* _EXERCISE AIM_
Exclude the pictures, and otherwise reproduce the data in full.
··· GIVEN INFORMATION ···
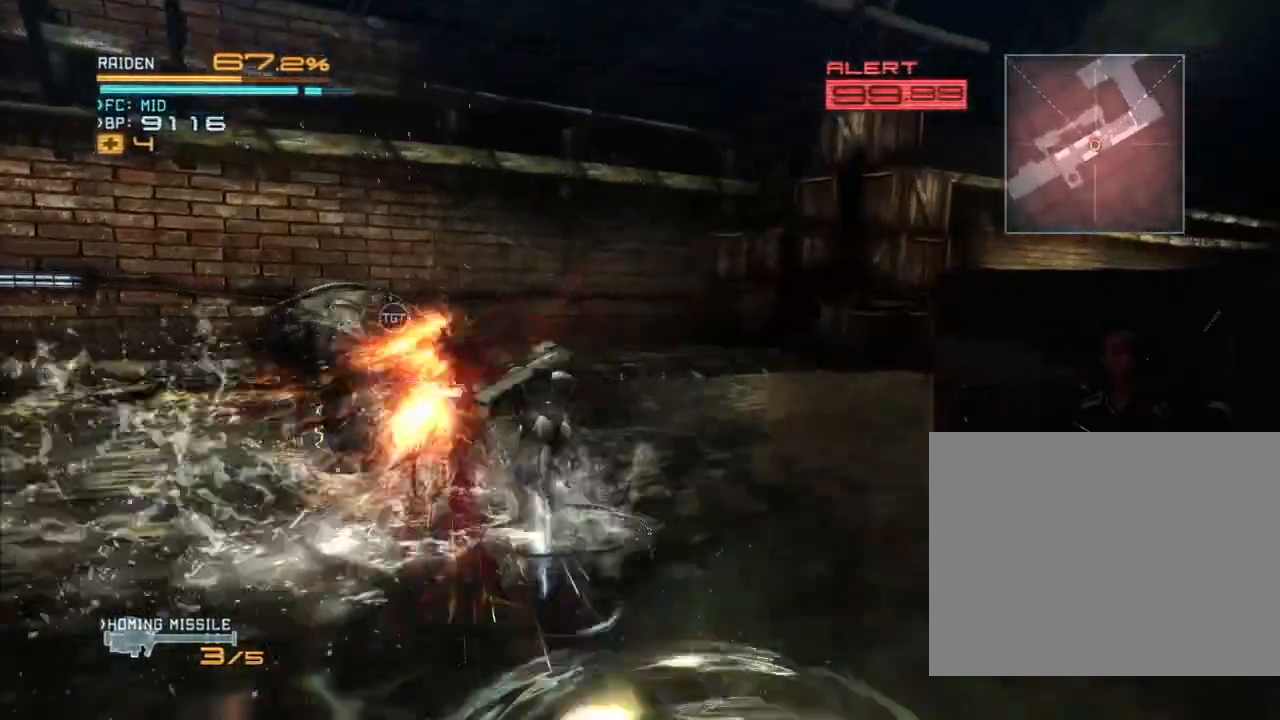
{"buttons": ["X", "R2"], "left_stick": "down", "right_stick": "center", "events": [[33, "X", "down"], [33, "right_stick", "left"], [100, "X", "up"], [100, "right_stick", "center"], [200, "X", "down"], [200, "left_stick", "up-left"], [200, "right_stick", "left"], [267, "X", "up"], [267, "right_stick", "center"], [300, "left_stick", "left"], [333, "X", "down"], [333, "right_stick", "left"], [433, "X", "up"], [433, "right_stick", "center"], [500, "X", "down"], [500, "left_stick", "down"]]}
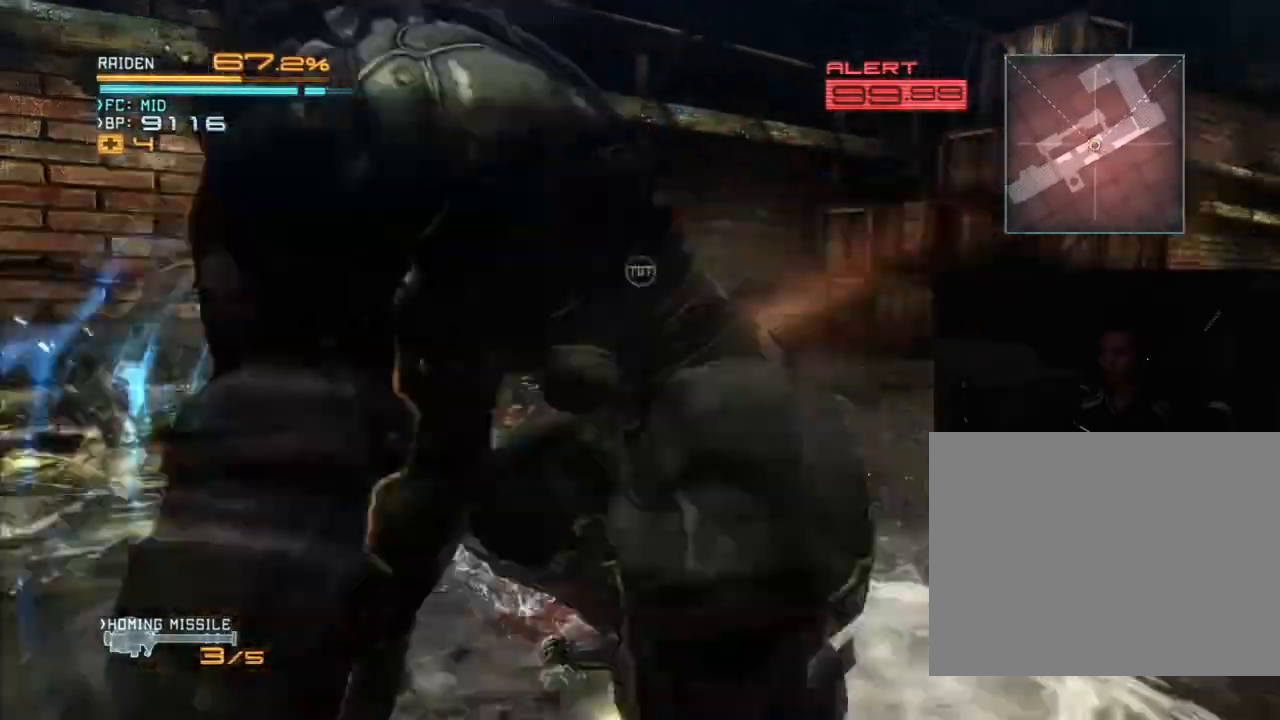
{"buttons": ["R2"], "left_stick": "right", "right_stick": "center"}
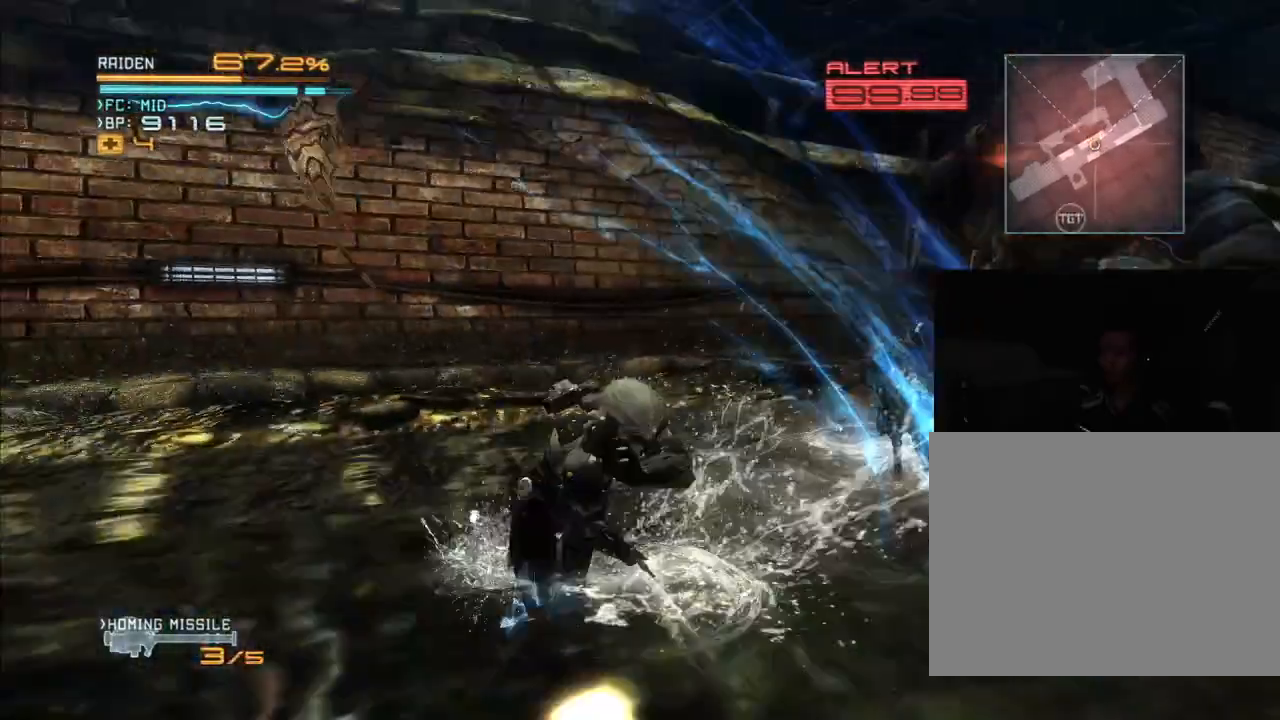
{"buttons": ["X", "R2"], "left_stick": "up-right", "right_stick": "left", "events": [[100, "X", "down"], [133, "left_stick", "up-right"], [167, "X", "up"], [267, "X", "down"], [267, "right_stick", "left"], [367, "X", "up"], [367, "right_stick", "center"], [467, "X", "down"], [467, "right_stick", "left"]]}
···
* _SOLUTION BELOW_
{"buttons": ["X", "R2"], "left_stick": "down", "right_stick": "center", "events": [[33, "X", "down"], [33, "right_stick", "left"], [100, "X", "up"], [100, "right_stick", "center"], [200, "X", "down"], [200, "left_stick", "up-left"], [200, "right_stick", "left"], [267, "X", "up"], [267, "right_stick", "center"], [300, "left_stick", "left"], [333, "X", "down"], [333, "right_stick", "left"], [433, "X", "up"], [433, "right_stick", "center"], [500, "X", "down"], [500, "left_stick", "down"]]}
{"buttons": ["R2"], "left_stick": "right", "right_stick": "center"}
{"buttons": ["X", "R2"], "left_stick": "up-right", "right_stick": "left", "events": [[100, "X", "down"], [133, "left_stick", "up-right"], [167, "X", "up"], [267, "X", "down"], [267, "right_stick", "left"], [367, "X", "up"], [367, "right_stick", "center"], [467, "X", "down"], [467, "right_stick", "left"]]}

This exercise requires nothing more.